#### Task directions:
Copy the rows starting at the beginning and ending at the line that contains "5: (477, 105)", including both ends.
* begin *
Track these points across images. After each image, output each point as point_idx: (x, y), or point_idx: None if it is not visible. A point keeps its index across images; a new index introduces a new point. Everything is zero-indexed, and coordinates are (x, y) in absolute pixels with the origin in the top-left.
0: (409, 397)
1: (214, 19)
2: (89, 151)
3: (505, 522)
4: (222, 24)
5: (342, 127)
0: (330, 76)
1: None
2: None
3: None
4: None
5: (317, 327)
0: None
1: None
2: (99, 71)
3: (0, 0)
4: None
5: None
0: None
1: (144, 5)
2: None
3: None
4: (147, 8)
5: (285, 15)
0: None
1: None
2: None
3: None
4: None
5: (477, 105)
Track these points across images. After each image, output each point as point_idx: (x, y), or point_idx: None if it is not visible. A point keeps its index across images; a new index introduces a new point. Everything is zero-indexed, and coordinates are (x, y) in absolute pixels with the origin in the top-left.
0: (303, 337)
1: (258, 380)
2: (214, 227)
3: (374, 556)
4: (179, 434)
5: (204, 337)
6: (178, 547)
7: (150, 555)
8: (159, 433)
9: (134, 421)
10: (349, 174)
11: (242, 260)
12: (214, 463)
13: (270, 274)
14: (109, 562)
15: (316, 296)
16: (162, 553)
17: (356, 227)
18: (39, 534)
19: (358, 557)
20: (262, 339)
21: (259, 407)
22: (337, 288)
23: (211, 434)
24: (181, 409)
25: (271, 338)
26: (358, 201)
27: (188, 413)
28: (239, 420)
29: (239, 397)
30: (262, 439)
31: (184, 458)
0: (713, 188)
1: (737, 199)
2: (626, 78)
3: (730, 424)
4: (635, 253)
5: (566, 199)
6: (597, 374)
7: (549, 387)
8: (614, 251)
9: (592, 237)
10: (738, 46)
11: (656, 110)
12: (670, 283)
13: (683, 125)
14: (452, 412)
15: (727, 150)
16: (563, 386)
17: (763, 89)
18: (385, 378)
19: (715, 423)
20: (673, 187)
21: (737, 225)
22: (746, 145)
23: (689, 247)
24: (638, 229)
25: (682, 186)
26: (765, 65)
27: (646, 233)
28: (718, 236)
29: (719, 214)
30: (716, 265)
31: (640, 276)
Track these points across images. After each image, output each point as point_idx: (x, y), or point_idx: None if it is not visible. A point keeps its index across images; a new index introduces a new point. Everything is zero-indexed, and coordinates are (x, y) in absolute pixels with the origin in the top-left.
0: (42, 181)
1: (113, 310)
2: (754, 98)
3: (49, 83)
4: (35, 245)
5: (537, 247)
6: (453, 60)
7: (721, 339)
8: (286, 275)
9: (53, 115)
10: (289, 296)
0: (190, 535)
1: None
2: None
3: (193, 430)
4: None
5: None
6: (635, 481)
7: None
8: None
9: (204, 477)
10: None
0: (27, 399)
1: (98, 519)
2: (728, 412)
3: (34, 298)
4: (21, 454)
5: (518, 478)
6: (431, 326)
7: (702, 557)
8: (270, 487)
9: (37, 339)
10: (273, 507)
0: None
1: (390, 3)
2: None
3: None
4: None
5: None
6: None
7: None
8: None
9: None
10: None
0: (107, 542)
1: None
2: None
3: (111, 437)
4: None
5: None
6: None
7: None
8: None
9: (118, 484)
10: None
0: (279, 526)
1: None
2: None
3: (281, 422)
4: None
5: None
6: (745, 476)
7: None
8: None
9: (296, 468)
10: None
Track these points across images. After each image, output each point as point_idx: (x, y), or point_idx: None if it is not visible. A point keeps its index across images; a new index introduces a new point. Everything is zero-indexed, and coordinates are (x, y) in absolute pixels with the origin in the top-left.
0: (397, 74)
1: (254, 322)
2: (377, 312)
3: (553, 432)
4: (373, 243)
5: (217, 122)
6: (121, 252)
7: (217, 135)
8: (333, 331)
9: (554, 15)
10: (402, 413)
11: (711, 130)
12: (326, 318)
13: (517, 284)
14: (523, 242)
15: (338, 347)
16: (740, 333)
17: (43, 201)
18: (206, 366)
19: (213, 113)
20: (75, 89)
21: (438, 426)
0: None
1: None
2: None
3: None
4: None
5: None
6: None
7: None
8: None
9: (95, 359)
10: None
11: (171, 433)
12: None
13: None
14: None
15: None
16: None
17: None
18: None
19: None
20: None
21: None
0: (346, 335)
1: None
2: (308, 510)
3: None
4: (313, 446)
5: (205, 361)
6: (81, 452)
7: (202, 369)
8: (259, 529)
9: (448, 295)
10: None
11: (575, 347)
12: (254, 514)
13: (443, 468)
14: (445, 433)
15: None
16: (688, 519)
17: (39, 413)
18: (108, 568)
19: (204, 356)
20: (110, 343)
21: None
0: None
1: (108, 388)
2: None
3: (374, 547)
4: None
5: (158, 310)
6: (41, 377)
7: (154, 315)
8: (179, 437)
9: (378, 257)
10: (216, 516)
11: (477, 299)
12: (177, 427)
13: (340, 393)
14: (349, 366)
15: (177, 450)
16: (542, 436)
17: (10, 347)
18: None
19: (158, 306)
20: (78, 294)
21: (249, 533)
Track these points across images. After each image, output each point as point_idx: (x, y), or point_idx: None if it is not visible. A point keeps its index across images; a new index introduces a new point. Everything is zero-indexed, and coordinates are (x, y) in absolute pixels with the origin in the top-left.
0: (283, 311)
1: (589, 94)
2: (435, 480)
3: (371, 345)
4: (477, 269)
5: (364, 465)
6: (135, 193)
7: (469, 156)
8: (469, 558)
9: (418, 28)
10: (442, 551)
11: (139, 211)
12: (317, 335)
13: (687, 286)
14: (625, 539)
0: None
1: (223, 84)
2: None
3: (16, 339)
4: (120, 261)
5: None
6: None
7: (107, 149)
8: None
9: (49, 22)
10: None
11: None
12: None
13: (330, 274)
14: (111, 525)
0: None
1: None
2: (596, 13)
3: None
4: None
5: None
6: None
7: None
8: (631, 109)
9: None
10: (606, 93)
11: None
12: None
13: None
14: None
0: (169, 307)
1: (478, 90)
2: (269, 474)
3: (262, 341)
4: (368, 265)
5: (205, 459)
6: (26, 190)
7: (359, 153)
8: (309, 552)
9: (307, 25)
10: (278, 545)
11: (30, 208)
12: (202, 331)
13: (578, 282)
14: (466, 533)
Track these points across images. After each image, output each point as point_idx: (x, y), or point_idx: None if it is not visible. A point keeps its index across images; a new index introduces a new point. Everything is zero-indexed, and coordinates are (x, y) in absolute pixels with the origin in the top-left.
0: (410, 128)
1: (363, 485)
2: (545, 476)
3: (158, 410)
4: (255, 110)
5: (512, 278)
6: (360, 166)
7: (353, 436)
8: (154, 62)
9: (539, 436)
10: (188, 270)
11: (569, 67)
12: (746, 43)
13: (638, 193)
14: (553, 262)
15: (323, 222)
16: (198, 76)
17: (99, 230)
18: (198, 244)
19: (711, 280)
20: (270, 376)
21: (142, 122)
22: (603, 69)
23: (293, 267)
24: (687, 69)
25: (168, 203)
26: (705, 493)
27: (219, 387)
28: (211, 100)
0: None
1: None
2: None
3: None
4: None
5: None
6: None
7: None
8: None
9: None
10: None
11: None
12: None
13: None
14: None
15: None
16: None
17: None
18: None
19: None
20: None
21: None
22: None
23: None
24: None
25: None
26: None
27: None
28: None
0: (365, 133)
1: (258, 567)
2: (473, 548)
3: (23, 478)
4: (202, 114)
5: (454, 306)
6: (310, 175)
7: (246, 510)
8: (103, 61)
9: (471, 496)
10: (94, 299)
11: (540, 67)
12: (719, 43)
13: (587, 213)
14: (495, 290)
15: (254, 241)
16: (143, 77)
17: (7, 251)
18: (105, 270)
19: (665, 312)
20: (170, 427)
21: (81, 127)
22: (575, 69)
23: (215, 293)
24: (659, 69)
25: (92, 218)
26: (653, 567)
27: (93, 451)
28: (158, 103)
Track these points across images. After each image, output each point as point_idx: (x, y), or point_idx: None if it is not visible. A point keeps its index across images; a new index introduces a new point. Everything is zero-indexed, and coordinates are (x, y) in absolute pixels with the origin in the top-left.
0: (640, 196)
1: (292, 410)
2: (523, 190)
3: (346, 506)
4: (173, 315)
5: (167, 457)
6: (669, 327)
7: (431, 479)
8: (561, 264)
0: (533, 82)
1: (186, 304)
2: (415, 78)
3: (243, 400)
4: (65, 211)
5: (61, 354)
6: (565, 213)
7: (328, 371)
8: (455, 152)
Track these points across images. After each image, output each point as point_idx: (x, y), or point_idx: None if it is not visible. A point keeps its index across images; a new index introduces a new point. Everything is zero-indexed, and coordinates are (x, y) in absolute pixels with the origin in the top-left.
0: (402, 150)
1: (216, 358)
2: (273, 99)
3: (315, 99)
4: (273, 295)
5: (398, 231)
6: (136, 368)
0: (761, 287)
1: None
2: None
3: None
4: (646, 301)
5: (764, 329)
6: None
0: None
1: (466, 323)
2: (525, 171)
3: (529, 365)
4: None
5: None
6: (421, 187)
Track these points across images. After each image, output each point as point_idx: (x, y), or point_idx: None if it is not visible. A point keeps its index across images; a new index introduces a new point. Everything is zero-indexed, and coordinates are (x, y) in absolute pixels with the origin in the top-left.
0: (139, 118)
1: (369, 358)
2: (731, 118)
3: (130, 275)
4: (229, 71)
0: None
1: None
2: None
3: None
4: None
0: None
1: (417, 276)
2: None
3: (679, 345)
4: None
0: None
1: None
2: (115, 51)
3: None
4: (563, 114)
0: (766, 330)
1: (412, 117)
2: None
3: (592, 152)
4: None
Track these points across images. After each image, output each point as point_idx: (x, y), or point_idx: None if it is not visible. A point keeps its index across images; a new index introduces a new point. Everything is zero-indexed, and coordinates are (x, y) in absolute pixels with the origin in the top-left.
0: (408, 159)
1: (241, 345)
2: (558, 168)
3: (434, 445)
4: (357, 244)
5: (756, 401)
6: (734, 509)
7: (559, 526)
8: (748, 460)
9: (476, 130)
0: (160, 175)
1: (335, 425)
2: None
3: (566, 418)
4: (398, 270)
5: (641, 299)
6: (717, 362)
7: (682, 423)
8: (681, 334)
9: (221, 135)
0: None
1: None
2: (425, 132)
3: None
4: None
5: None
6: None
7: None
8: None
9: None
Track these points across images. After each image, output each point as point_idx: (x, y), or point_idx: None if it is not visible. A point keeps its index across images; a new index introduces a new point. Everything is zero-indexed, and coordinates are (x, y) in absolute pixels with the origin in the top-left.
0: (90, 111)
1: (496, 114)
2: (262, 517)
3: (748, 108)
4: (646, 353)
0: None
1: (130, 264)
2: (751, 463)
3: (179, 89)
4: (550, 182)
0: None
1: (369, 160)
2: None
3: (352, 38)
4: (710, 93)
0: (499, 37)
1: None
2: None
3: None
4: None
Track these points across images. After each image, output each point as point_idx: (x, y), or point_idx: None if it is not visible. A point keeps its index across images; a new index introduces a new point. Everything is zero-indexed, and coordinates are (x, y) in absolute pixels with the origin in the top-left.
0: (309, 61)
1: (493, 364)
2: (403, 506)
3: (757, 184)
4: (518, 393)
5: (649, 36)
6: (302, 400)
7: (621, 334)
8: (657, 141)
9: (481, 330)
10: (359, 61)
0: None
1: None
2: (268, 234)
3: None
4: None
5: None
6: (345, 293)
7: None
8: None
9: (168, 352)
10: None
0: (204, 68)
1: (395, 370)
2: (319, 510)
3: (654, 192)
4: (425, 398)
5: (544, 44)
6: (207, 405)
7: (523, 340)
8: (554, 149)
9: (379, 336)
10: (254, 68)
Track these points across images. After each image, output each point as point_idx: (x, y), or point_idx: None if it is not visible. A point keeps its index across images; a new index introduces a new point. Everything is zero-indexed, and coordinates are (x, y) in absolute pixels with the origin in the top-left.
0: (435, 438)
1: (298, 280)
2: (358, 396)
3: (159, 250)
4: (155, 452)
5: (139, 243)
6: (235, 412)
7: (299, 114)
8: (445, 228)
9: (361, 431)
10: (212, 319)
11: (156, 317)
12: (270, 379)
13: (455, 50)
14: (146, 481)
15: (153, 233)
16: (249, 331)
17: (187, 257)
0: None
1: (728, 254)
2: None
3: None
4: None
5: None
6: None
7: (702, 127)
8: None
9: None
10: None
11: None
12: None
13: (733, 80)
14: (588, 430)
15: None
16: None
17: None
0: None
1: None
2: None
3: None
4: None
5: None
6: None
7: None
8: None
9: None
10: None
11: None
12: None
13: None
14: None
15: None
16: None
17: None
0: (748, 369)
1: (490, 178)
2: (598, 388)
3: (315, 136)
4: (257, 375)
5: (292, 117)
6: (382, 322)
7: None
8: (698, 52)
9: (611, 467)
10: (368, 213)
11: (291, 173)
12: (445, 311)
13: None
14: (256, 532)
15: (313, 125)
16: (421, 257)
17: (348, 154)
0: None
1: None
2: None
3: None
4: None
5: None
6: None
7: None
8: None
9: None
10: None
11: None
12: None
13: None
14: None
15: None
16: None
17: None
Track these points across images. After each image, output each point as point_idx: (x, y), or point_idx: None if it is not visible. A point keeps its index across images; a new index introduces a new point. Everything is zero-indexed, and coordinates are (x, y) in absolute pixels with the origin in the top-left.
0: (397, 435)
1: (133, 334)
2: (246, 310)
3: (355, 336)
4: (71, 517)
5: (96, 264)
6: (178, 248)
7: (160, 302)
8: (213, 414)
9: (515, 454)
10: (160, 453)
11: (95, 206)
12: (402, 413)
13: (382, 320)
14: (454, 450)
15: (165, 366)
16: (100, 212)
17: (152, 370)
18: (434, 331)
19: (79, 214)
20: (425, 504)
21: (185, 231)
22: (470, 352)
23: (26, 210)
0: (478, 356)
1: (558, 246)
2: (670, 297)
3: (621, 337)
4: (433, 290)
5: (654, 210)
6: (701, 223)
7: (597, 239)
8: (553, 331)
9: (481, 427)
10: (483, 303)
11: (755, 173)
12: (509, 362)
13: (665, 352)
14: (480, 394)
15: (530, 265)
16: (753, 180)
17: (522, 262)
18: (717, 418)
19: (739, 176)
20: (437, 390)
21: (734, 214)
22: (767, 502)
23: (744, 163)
* end *
#### Solution:
Track these points across images. After each image, output each point as point_idx: (x, y), or point_idx: None if it is not visible. A point keeps its index across images; a new index introduces a new point. Everything is zero-indexed, and coordinates are (x, y) in absolute pixels with the origin in the top-left.
0: (409, 397)
1: (214, 19)
2: (89, 151)
3: (505, 522)
4: (222, 24)
5: (342, 127)
0: (330, 76)
1: None
2: None
3: None
4: None
5: (317, 327)
0: None
1: None
2: (99, 71)
3: (0, 0)
4: None
5: None
0: None
1: (144, 5)
2: None
3: None
4: (147, 8)
5: (285, 15)
0: None
1: None
2: None
3: None
4: None
5: (477, 105)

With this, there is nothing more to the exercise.